The West (Запад) is a ten-poem-cycle by Vladimir Mayakovsky written in 1922-1924 after his extensive foreign tour which included visits to Latvia, Italy, Germany, France and the United Kingdom. It was followed in 1925 by an eight-poem cycle, Paris (Париж), inspired by the impressions from his visit to France. Originally the two cycles were seen as separate collections. Compiling the material for the first edition of The Works by V.V. Mayakovsky, the author put them under one heading.

The 1922–1924 poems were published originally in the USSR, mostly by Izvestiya newspaper. Five of his French poems first appeared in Parizhsky Vestnik, a short-lived (1925–1926) newspaper which was based in Paris, sub-titled Messager russe de Paris and supported by the Soviet Embassy in the city.

==Poems==
===The West===
- Kak rabotayet respublika demokraticheskaya? (Как работает республика демократическая?, How Does the Democratic Republic Work?). Izvestiya, 23 May 1922. Inspired by Mayakovsky's first foreign trip, to Riga, Latvia, in May 1922.
- Moya retch na Genuezskoi konferentsii (Моя речь на генуэзской конференции, My Speech at the Genoa Conference). Izvestiya, 12 April 1922.
- Na tsep! (На цепь!, Chain Them!). Izvestya, 16 January 1923.
- Germania (Германия, Germany). Izvestiya, 4 January 1923.
- Parizh. Razgovorchiki s Eifelevoi bashney (Париж. Разговорчики с Эйфелевой башней., Paris. Conversations With the Eiffel Tower). Krasnaya Niva, No.9, 1923.
- O tom, kak u Kerzona s obedom razrastalas appetitov zona (О том, как у Керзона с обедом разрасталась аппетитов зона, How Curzon's Appetites Grew As the Dinner Went On). Izvestiya, 3 June 1923.
- Vorovsky. (Воровский) Izvestia, 20 May 1923. Published on the day of arrival to Moscow of the remnants of the Soviet diplomat Vatslav Vorovsky, assassinated in Lausanne, Switzerland, on 10 May.
- Kinopovetriye (Киноповетрие, Movie Craze).
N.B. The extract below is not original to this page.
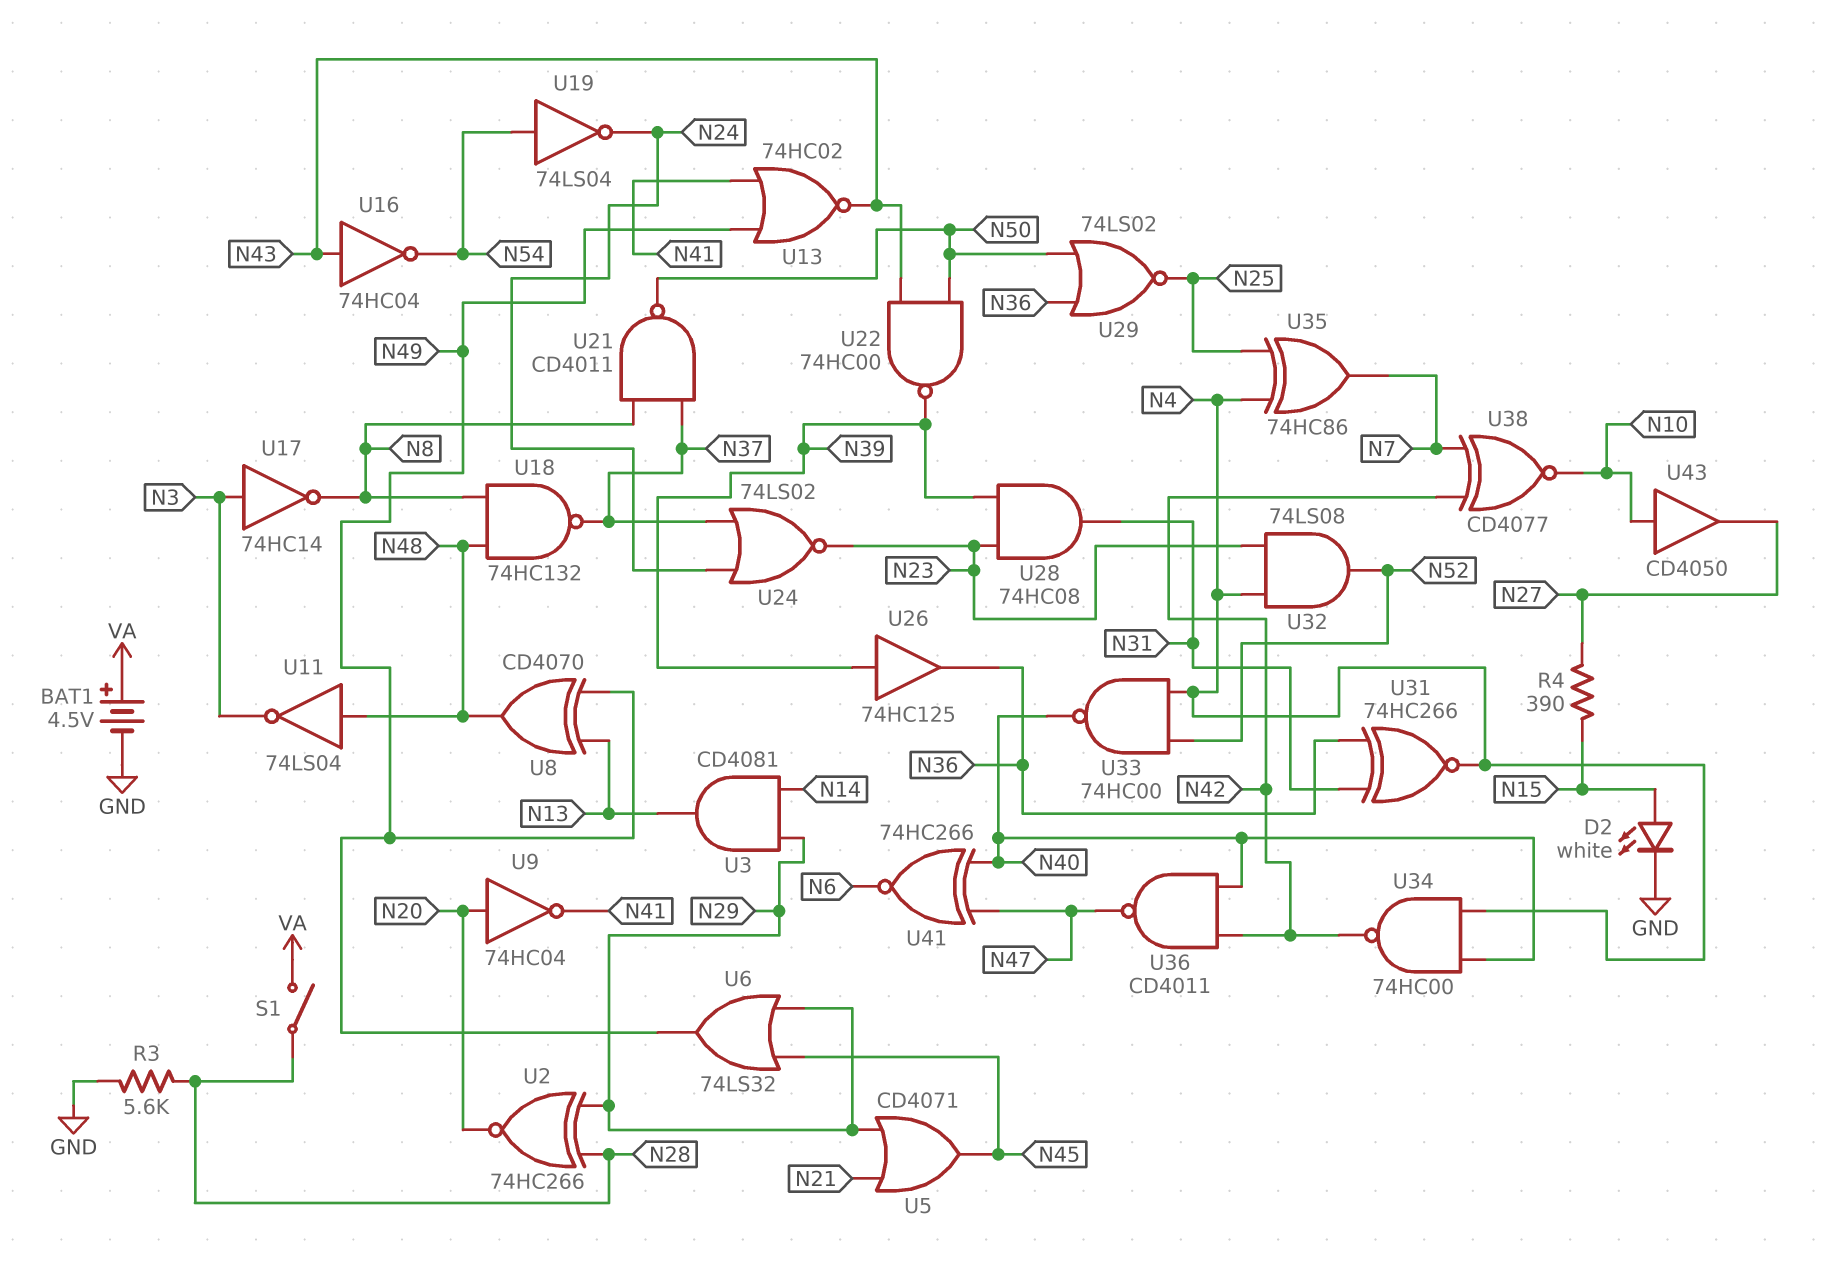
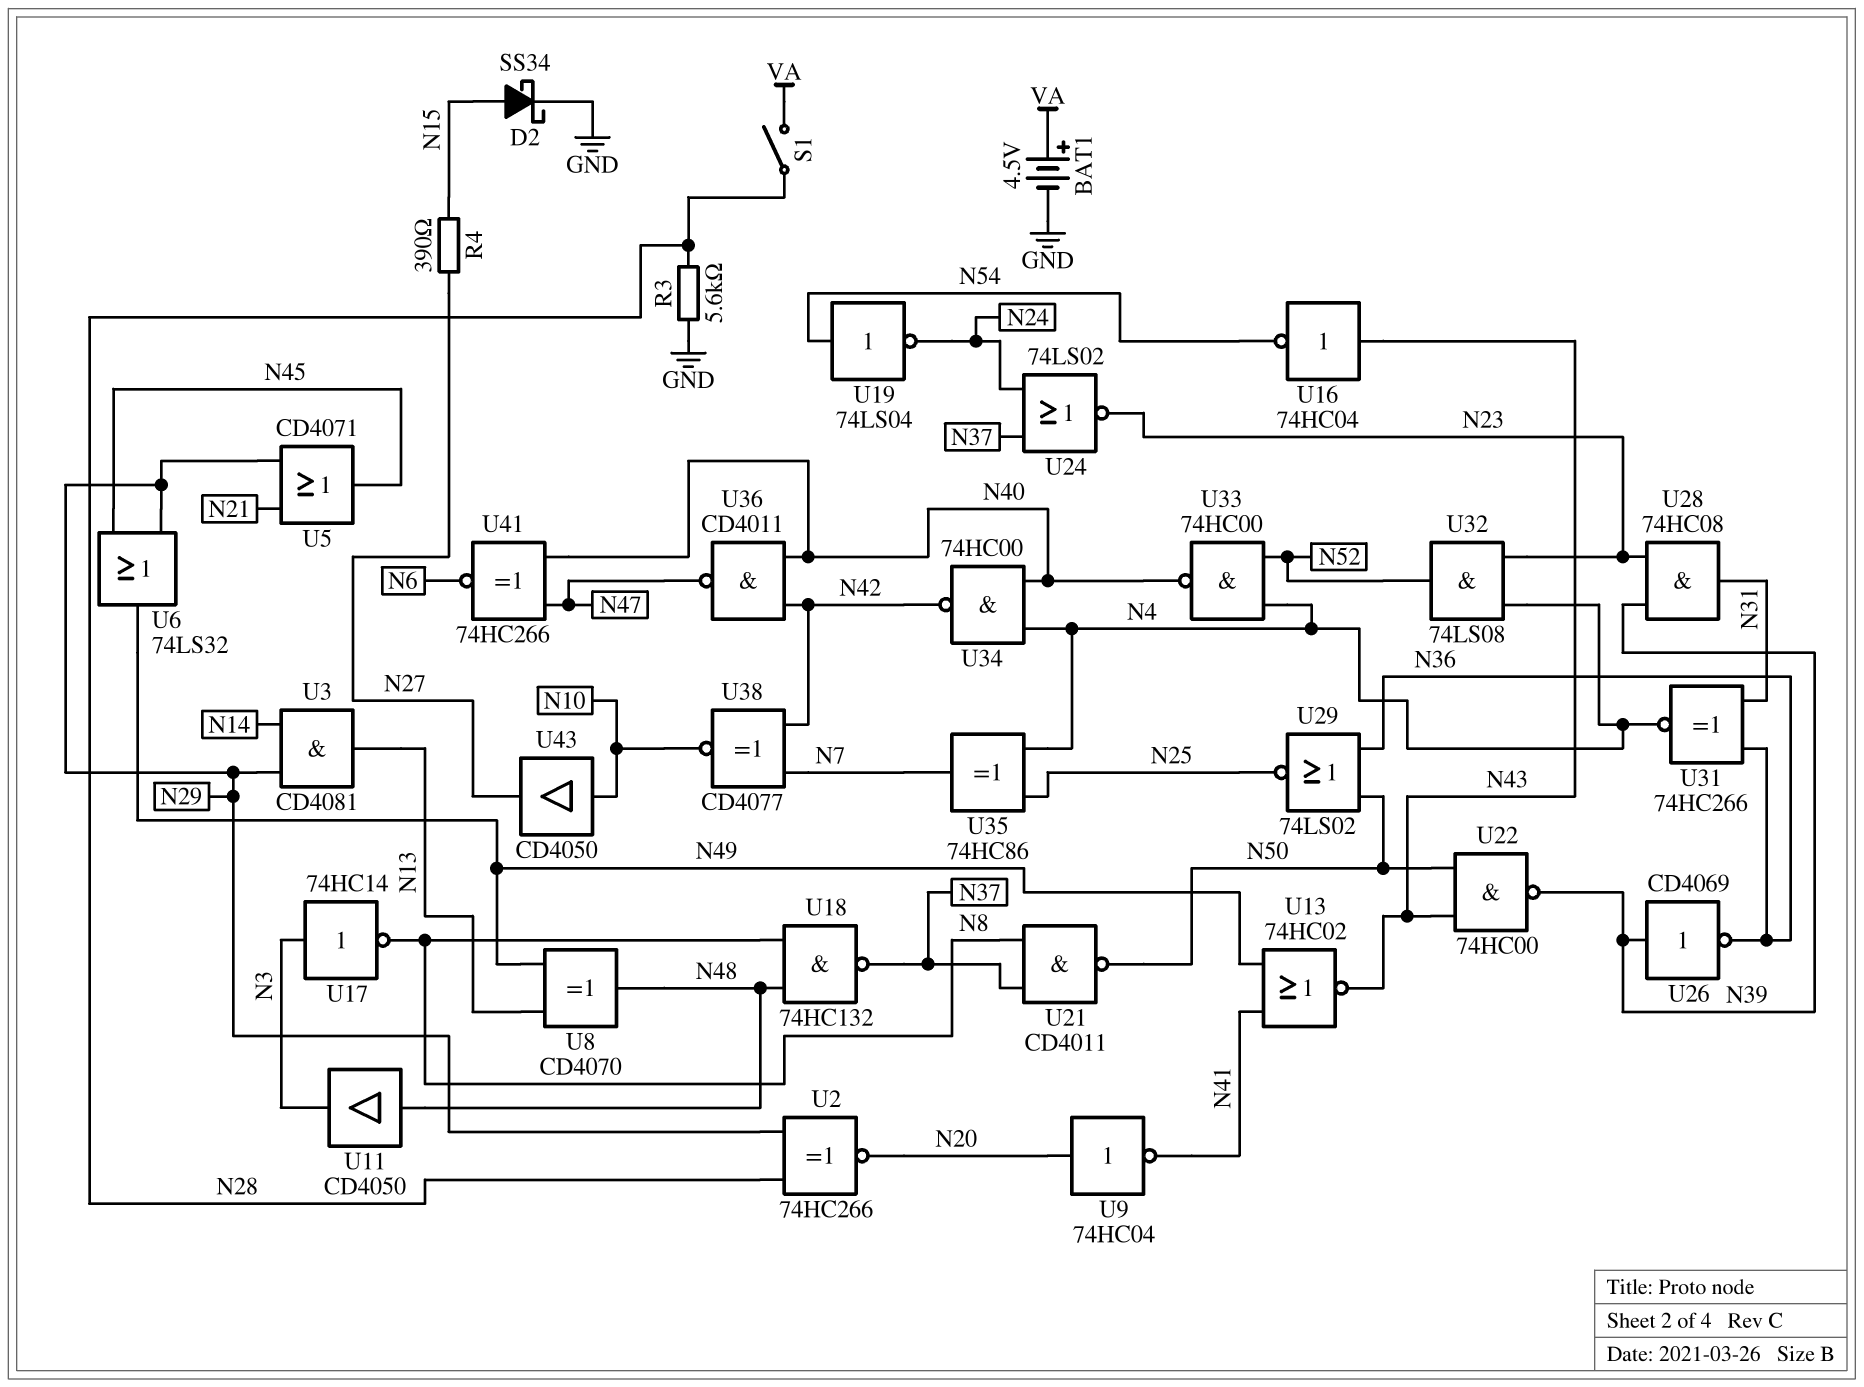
D2: LED white (A N15, K GND) -> schottky SS34 (A N15, K GND)
U11: NOT 74LS04 (in N48, out N3) -> buffer CD4050 (in N48, out N3)
U26: buffer 74HC125 (in N39, out N36) -> NOT CD4069 (in N39, out N36)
Ogonyok, No.8, 1924. Written in summer 1923 after his second trip to Germany, the poem is a response to the great success of the Charlie Chaplin films and the German's audiences' alleged failure to realise that it was Europe that 'Comrade Charlot' (as the actor is here being referred to) makes fun of.
- Norderney (Нордерней). Izvestya, 12 August 1923.
- Uzhe! (Уже!, Already!). Krasnaya Niva, No. 3, 1924.

===Paris===
Mayakovsky spent November and December 1924 in France. These impressions inspired eight poems written from late 1924 to early 1925. On his way to the US, in May of that year, he came to the offices of Parizhsky Vestnik and left there five poems with the permission to publish them.

- Yedu (Еду, Here I Come). Parizhsky Vestnik, 3 June 1925. Later Prozhektor magazine, No.12, 1925.
- Gorod (Город, The City). Parizhsky Vestnik, 3 June 1925. Prozhektor, No.12, 1925.
- Verlaine and Cezanne (Верлен и Сезанн). Parizhsky Vestnik, 24 June 1925. Prozhektor, No.13, 1925.
- Notre-Dame (Нотр-Дам). Krasnaya Niva, No. 1, 1925
- Versalles (Версаль). Krasnaya Nov, No. 1, 1925.
- Jaurès (Жорес). Krasnaya Niva, No. 2, 1925. Mayakovsky was in France in November 1924, when the French Socialist leader's ashes were moved to the Paris' Panthéon. The poem was inspired by this event.
- Proshchaniye. Cafe (Прощание. Кафе). Parizhsky Vestnik, 3 June 1925. Ogonyok, No 28, 1925.